Some records »
▶

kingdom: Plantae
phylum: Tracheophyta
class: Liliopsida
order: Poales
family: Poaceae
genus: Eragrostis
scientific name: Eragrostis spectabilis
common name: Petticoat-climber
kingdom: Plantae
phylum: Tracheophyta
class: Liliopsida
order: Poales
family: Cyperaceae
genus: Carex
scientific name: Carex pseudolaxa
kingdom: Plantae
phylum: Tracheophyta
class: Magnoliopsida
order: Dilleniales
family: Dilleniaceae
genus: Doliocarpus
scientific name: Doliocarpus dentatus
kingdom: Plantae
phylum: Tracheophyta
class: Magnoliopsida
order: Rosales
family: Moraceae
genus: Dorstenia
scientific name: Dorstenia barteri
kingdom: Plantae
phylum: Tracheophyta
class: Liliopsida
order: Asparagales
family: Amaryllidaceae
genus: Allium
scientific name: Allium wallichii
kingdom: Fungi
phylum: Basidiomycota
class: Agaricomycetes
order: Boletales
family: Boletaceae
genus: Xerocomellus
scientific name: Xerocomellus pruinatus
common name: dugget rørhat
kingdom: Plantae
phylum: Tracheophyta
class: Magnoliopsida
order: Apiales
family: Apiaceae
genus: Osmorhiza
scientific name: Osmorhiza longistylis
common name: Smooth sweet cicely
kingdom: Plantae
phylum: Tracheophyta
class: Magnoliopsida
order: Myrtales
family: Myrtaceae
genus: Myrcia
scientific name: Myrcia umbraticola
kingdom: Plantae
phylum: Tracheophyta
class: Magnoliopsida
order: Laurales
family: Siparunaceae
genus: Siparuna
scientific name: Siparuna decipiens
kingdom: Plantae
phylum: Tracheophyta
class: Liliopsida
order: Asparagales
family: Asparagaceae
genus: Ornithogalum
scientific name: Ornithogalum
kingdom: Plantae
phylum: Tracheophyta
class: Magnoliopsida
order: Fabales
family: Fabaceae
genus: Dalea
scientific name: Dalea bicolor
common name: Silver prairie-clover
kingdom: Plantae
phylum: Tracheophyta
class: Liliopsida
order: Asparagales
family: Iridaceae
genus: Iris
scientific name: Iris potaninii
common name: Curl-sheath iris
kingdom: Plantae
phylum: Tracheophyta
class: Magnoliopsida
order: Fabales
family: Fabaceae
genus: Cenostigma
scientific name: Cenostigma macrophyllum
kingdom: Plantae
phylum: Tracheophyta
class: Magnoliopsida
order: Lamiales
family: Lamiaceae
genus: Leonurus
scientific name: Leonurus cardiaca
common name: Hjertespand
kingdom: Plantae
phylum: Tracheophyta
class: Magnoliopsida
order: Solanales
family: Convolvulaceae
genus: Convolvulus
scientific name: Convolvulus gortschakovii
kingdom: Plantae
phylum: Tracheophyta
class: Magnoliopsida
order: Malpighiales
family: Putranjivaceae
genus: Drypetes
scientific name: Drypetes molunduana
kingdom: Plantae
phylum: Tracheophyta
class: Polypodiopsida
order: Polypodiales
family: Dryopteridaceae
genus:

◀

Exercise description » Write out all the data above again, replacing "common name" with "everyday name" each time it appears and changing nothing else.

Exercise solution »
kingdom: Plantae
phylum: Tracheophyta
class: Liliopsida
order: Poales
family: Poaceae
genus: Eragrostis
scientific name: Eragrostis spectabilis
everyday name: Petticoat-climber
kingdom: Plantae
phylum: Tracheophyta
class: Liliopsida
order: Poales
family: Cyperaceae
genus: Carex
scientific name: Carex pseudolaxa
kingdom: Plantae
phylum: Tracheophyta
class: Magnoliopsida
order: Dilleniales
family: Dilleniaceae
genus: Doliocarpus
scientific name: Doliocarpus dentatus
kingdom: Plantae
phylum: Tracheophyta
class: Magnoliopsida
order: Rosales
family: Moraceae
genus: Dorstenia
scientific name: Dorstenia barteri
kingdom: Plantae
phylum: Tracheophyta
class: Liliopsida
order: Asparagales
family: Amaryllidaceae
genus: Allium
scientific name: Allium wallichii
kingdom: Fungi
phylum: Basidiomycota
class: Agaricomycetes
order: Boletales
family: Boletaceae
genus: Xerocomellus
scientific name: Xerocomellus pruinatus
everyday name: dugget rørhat
kingdom: Plantae
phylum: Tracheophyta
class: Magnoliopsida
order: Apiales
family: Apiaceae
genus: Osmorhiza
scientific name: Osmorhiza longistylis
everyday name: Smooth sweet cicely
kingdom: Plantae
phylum: Tracheophyta
class: Magnoliopsida
order: Myrtales
family: Myrtaceae
genus: Myrcia
scientific name: Myrcia umbraticola
kingdom: Plantae
phylum: Tracheophyta
class: Magnoliopsida
order: Laurales
family: Siparunaceae
genus: Siparuna
scientific name: Siparuna decipiens
kingdom: Plantae
phylum: Tracheophyta
class: Liliopsida
order: Asparagales
family: Asparagaceae
genus: Ornithogalum
scientific name: Ornithogalum
kingdom: Plantae
phylum: Tracheophyta
class: Magnoliopsida
order: Fabales
family: Fabaceae
genus: Dalea
scientific name: Dalea bicolor
everyday name: Silver prairie-clover
kingdom: Plantae
phylum: Tracheophyta
class: Liliopsida
order: Asparagales
family: Iridaceae
genus: Iris
scientific name: Iris potaninii
everyday name: Curl-sheath iris
kingdom: Plantae
phylum: Tracheophyta
class: Magnoliopsida
order: Fabales
family: Fabaceae
genus: Cenostigma
scientific name: Cenostigma macrophyllum
kingdom: Plantae
phylum: Tracheophyta
class: Magnoliopsida
order: Lamiales
family: Lamiaceae
genus: Leonurus
scientific name: Leonurus cardiaca
everyday name: Hjertespand
kingdom: Plantae
phylum: Tracheophyta
class: Magnoliopsida
order: Solanales
family: Convolvulaceae
genus: Convolvulus
scientific name: Convolvulus gortschakovii
kingdom: Plantae
phylum: Tracheophyta
class: Magnoliopsida
order: Malpighiales
family: Putranjivaceae
genus: Drypetes
scientific name: Drypetes molunduana
kingdom: Plantae
phylum: Tracheophyta
class: Polypodiopsida
order: Polypodiales
family: Dryopteridaceae
genus:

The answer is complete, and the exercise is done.